_Assigned task_
Recast the lines of the items starting at the line containing "Which label corresponds" and ending at the line containing "Which slice is the largest?" as a JSON list of strings, one string per line, skipping blank lines and leaving out the pictures.

_Records for this task_
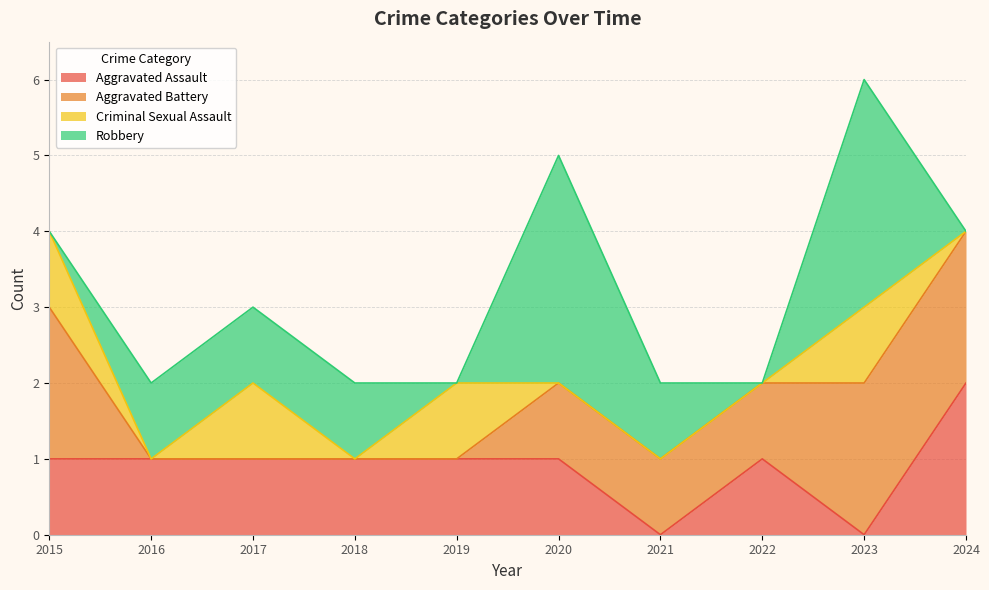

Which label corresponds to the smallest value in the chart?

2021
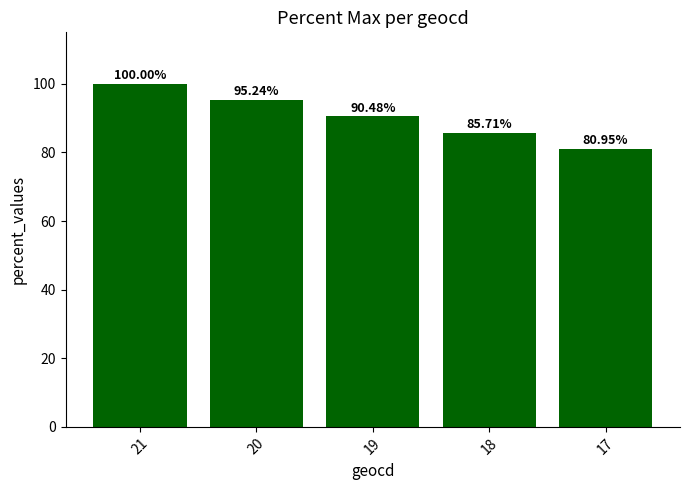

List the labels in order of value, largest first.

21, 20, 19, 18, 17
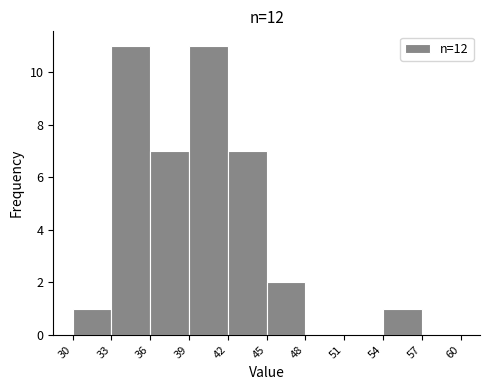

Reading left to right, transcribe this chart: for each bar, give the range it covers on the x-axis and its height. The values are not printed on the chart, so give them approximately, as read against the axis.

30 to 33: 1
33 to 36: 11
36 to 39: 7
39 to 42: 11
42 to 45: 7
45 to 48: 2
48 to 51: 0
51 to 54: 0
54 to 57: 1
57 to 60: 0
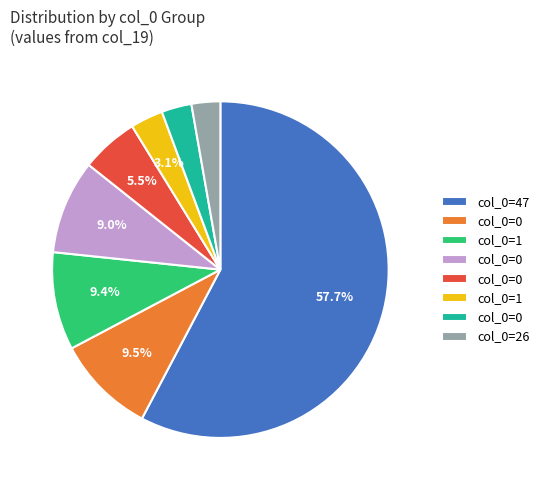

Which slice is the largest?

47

---

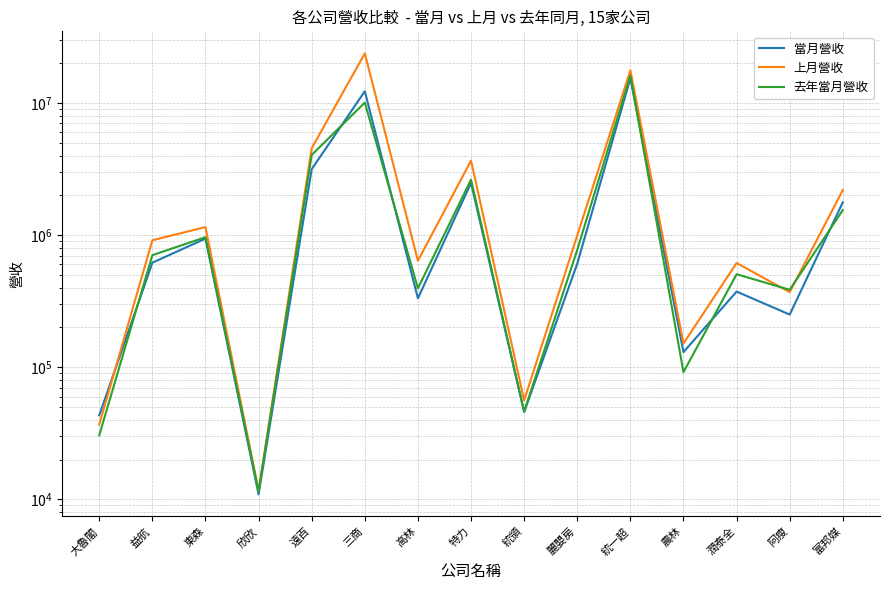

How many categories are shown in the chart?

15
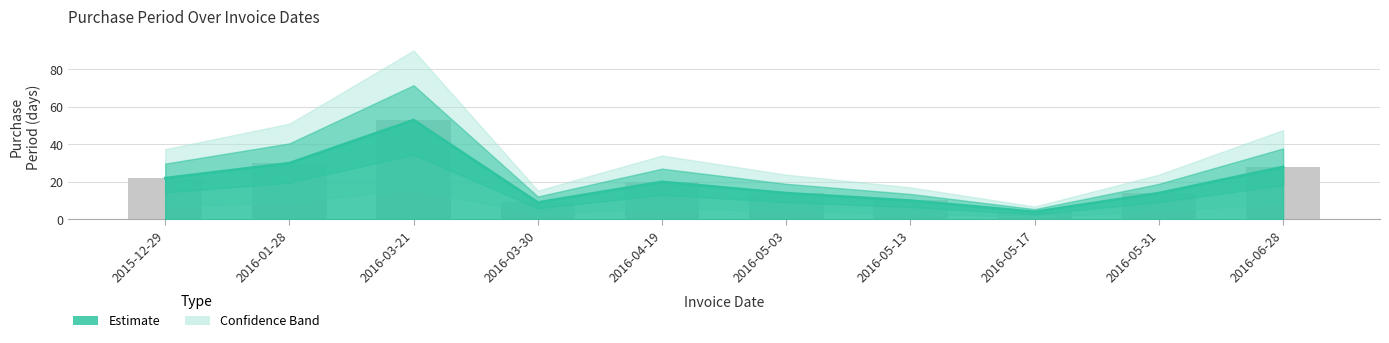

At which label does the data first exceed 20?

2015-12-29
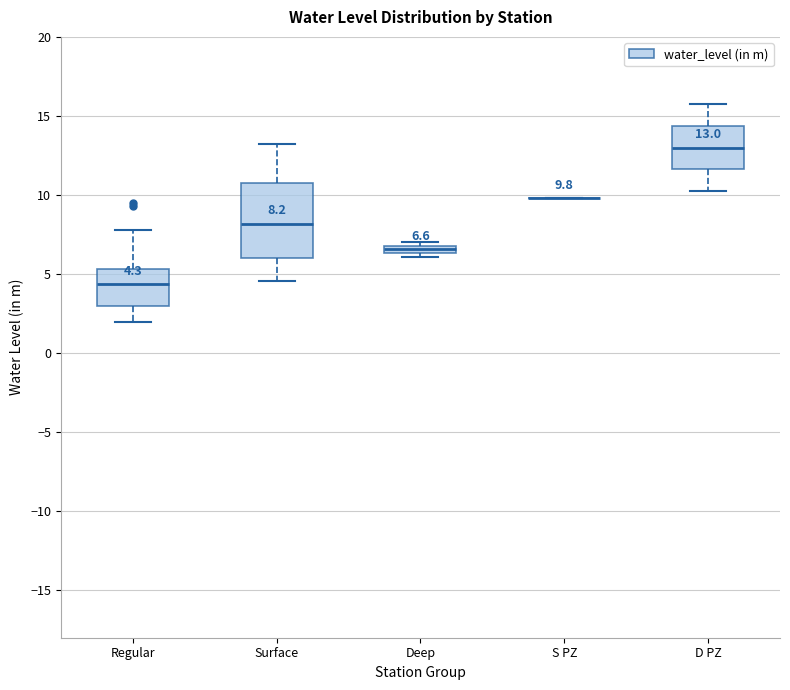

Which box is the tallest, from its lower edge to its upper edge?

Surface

...

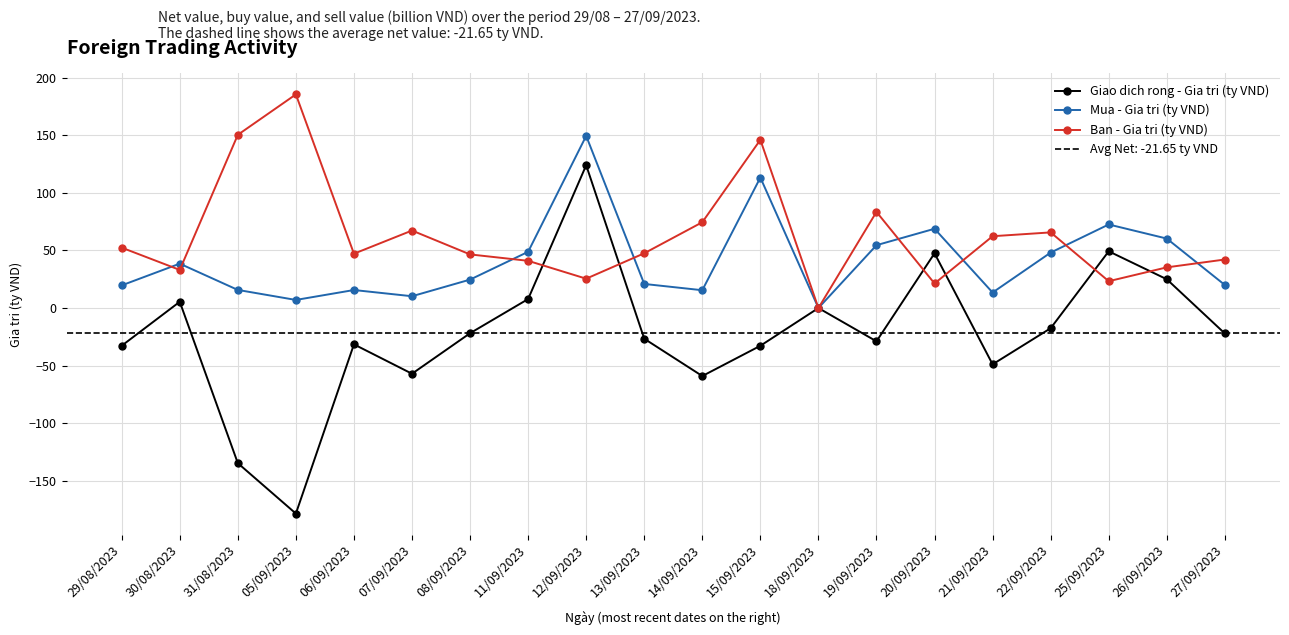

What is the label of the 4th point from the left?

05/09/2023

_Solution for this problem_
[
  "Which label corresponds to the smallest value in the chart?",
  "2021",
  "List the labels in order of value, largest first.",
  "21, 20, 19, 18, 17",
  "Reading left to right, transcribe this chart: for each bar, give the range it covers on the x-axis and its height. The values are not printed on the chart, so give them approximately, as read against the axis.",
  "30 to 33: 1",
  "33 to 36: 11",
  "36 to 39: 7",
  "39 to 42: 11",
  "42 to 45: 7",
  "45 to 48: 2",
  "48 to 51: 0",
  "51 to 54: 0",
  "54 to 57: 1",
  "57 to 60: 0",
  "Which slice is the largest?"
]